Hi everyone. Need your advice on an issue I'm having.
So, I have used Trinity in order to create transcriptome assemblies from ~30 data sets of RNA-Seq, downloaded from SRA. All data sets come from the same species (tomato), but from different variants, conditions and tissues. My aim is to produce some type of 'pan transcriptome', and thus I', trying to get very diverse data. As a result, I can't just throw all the reads at Trinity - this is just a huge ammount of data and the data sets are quite different from each other in terms of read length, coverage, library type etc.

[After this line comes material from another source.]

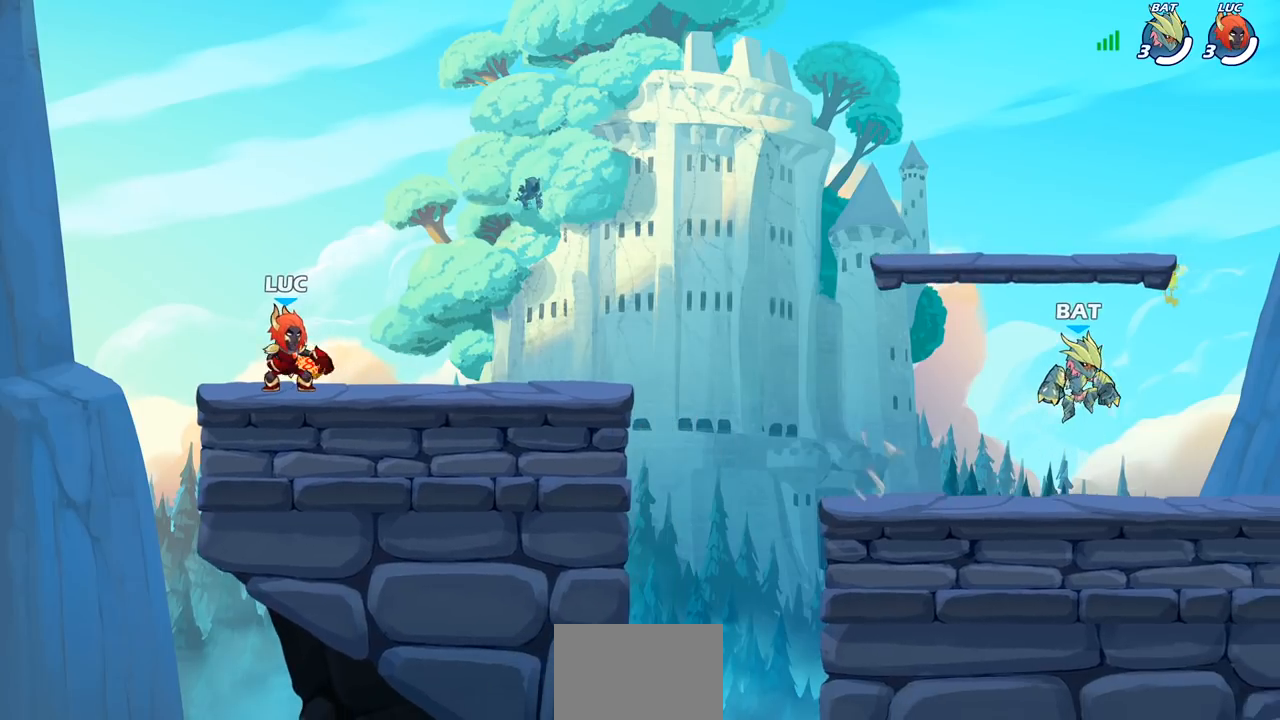
Gameplay with a controller (PlayStation layout); each line is a JSON object with the inputs held at the frame after it. "events" lists button and stick changes between this image and that frame as [ms after this image, input, new state], when the widget could be followed in between.
{"buttons": [], "left_stick": "right", "right_stick": "center", "events": [[50, "left_stick", "left"], [183, "left_stick", "right"], [300, "left_stick", "left"], [417, "left_stick", "right"]]}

Now I have ~30 fasta files, each derived from a single data set. Next, I'd like to merge them in order to get a single, unified transcripts set. I intend to use it in order to annotate multiple other genomes of tomatoes and wild relatives that I have de-novo assembled. Here are my questions:
1) Do you know of a tool that can do the merging I'm looking for? When I say merge, I mean do it in a smart way, for example use overlaps to elongate transcripts, collapse partial transcripts into full ones, if they exist in the data and so on. So far, I've looked into StringTie's merge function, but it requires gff files rather than fasta (as produced by Trinity), and DRAP's runMeta module, but this one requires DRAP assembly outputs, which I do not have.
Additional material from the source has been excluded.